* **PROBLEM**
Identify every row below that contains the string "developer", and copy each such line in full.

* **LISTED ENTRIES**
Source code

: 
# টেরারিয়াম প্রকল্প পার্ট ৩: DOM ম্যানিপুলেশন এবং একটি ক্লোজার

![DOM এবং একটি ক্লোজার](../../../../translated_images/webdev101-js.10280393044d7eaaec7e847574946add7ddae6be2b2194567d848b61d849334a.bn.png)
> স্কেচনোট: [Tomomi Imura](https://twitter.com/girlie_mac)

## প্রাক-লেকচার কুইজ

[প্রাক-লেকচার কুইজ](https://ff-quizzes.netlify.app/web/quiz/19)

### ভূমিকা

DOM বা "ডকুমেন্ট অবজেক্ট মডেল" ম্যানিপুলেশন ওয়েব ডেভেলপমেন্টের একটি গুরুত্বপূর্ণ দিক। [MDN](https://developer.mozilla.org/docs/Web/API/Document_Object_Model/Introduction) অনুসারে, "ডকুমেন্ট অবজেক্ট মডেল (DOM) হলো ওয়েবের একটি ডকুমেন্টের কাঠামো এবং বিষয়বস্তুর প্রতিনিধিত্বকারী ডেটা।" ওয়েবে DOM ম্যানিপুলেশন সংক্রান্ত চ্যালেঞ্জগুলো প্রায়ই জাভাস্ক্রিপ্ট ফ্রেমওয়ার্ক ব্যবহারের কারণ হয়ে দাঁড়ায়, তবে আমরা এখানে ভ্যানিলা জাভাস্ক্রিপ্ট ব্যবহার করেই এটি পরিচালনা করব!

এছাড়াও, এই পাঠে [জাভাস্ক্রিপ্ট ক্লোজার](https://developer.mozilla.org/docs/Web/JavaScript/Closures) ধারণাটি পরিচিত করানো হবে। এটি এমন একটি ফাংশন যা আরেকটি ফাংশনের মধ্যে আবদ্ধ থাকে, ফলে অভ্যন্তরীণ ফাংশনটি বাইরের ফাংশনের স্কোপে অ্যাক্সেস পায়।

--

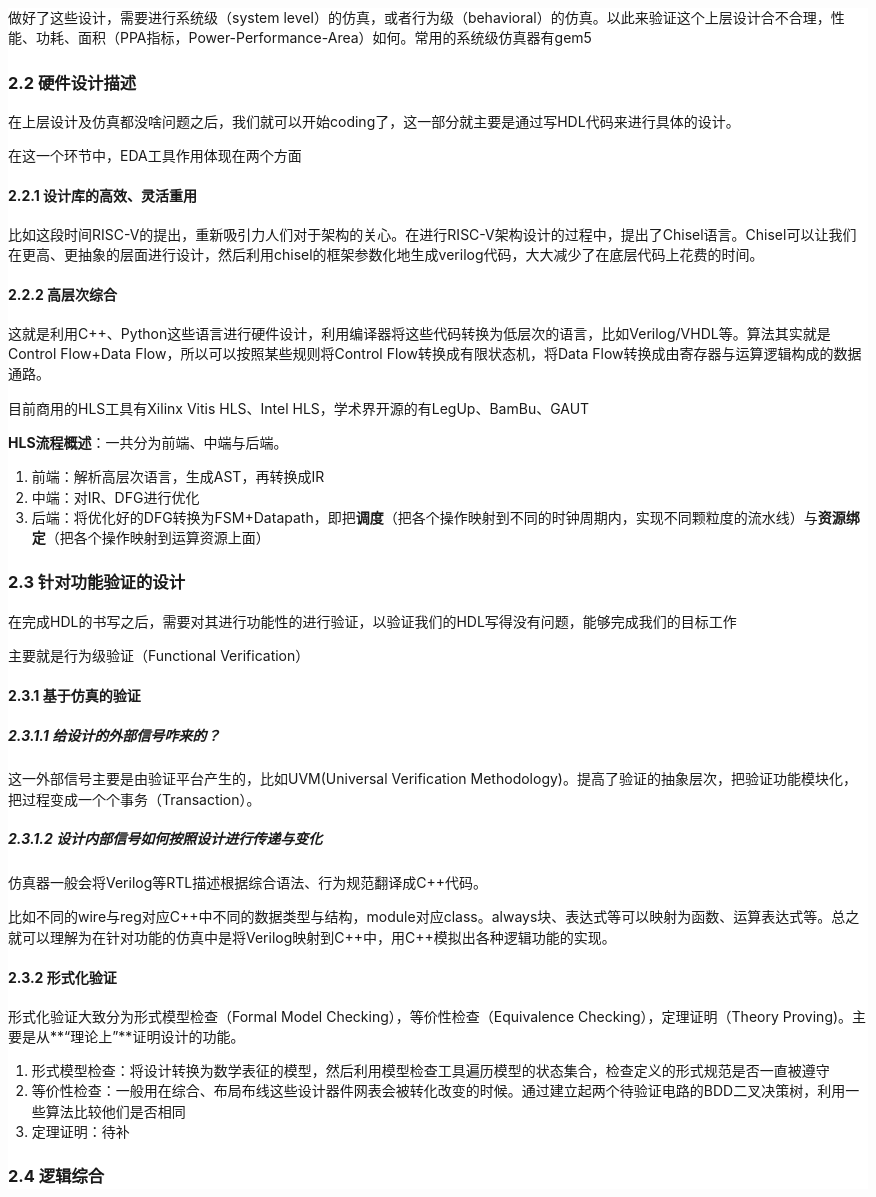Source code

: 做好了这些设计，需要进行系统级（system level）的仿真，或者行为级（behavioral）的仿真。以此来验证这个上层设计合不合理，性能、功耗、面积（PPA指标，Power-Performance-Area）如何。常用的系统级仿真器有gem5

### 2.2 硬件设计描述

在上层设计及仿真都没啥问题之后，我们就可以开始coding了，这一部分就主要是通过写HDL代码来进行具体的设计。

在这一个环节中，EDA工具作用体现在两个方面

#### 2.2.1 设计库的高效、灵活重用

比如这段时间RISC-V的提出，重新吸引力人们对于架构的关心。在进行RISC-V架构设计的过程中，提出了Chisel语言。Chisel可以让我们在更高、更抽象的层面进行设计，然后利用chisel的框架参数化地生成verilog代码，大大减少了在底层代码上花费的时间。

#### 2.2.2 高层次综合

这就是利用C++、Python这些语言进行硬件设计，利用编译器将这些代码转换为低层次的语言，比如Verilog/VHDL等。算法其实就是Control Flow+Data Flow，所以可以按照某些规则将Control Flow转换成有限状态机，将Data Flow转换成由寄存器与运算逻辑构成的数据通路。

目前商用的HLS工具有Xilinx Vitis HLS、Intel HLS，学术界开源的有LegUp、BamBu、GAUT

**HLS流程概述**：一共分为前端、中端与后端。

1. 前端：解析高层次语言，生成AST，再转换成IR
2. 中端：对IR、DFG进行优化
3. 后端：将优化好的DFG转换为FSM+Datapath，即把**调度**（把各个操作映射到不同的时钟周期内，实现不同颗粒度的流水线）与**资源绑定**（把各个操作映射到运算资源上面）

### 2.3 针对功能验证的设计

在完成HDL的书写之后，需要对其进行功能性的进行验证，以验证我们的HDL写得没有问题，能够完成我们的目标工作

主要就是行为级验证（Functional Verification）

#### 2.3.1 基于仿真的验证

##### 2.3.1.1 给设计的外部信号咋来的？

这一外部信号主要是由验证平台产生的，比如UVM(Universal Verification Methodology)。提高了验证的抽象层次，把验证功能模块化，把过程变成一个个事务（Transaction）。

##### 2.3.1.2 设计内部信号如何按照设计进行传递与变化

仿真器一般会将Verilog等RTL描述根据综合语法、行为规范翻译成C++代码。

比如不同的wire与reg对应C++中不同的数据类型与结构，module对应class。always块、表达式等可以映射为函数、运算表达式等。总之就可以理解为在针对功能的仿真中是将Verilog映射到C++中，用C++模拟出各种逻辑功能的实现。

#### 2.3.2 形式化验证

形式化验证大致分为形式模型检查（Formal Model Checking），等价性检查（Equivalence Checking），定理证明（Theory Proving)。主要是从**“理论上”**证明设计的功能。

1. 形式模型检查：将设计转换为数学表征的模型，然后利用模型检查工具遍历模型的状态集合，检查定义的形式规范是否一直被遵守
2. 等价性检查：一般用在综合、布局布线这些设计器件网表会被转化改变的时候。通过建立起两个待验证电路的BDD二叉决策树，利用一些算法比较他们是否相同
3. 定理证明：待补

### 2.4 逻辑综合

---

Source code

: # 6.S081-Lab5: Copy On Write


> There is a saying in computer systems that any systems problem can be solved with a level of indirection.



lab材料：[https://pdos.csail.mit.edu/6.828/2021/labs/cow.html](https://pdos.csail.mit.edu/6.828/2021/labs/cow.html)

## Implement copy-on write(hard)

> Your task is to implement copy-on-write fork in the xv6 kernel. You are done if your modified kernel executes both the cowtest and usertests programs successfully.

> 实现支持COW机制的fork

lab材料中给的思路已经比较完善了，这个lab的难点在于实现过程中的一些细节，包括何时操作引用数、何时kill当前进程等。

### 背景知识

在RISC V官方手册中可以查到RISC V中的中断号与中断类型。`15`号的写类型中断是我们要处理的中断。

* **REPLY**
DOM বা "ডকুমেন্ট অবজেক্ট মডেল" ম্যানিপুলেশন ওয়েব ডেভেলপমেন্টের একটি গুরুত্বপূর্ণ দিক। [MDN](https://developer.mozilla.org/docs/Web/API/Document_Object_Model/Introduction) অনুসারে, "ডকুমেন্ট অবজেক্ট মডেল (DOM) হলো ওয়েবের একটি ডকুমেন্টের কাঠামো এবং বিষয়বস্তুর প্রতিনিধিত্বকারী ডেটা।" ওয়েবে DOM ম্যানিপুলেশন সংক্রান্ত চ্যালেঞ্জগুলো প্রায়ই জাভাস্ক্রিপ্ট ফ্রেমওয়ার্ক ব্যবহারের কারণ হয়ে দাঁড়ায়, তবে আমরা এখানে ভ্যানিলা জাভাস্ক্রিপ্ট ব্যবহার করেই এটি পরিচালনা করব!
এছাড়াও, এই পাঠে [জাভাস্ক্রিপ্ট ক্লোজার](https://developer.mozilla.org/docs/Web/JavaScript/Closures) ধারণাটি পরিচিত করানো হবে। এটি এমন একটি ফাংশন যা আরেকটি ফাংশনের মধ্যে আবদ্ধ থাকে, ফলে অভ্যন্তরীণ ফাংশনটি বাইরের ফাংশনের স্কোপে অ্যাক্সেস পায়।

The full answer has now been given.